STATED PROBLEM
Edit the material from the line with "Q: How many bottles can be seen in the image?" through the end, putting "plates" wherever "saucers" stands and leaving everything else unchanged.

##### RECORDS SUPPLIED #####

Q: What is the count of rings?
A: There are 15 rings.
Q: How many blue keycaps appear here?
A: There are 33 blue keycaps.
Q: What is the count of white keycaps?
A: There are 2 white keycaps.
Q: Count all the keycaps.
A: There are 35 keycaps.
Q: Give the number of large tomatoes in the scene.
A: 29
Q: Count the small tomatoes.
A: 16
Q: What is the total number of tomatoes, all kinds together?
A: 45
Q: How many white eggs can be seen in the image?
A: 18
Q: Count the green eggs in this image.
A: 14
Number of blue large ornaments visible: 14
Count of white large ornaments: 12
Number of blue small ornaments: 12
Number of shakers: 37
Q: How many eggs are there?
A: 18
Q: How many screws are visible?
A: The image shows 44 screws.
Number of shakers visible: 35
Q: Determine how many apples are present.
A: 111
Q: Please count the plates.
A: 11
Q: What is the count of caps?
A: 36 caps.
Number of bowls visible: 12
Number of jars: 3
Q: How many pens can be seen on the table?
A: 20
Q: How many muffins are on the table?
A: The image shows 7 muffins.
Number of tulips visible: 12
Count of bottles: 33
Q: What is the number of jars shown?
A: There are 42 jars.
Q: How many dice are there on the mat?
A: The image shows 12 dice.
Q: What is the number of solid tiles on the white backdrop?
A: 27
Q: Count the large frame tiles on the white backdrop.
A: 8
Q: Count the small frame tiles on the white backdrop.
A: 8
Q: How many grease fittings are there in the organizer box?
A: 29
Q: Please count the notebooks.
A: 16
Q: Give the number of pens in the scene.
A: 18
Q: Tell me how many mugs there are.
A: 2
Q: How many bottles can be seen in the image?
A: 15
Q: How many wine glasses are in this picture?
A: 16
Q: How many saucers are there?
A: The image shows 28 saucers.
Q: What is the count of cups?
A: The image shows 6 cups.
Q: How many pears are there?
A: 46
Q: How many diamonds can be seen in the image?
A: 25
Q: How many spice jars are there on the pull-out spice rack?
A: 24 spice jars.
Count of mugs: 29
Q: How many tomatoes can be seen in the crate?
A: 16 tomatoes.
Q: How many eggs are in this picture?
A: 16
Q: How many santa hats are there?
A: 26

#####

EXERCISE OUTPUT
Q: How many bottles can be seen in the image?
A: 15
Q: How many wine glasses are in this picture?
A: 16
Q: How many plates are there?
A: The image shows 28 plates.
Q: What is the count of cups?
A: The image shows 6 cups.
Q: How many pears are there?
A: 46
Q: How many diamonds can be seen in the image?
A: 25
Q: How many spice jars are there on the pull-out spice rack?
A: 24 spice jars.
Count of mugs: 29
Q: How many tomatoes can be seen in the crate?
A: 16 tomatoes.
Q: How many eggs are in this picture?
A: 16
Q: How many santa hats are there?
A: 26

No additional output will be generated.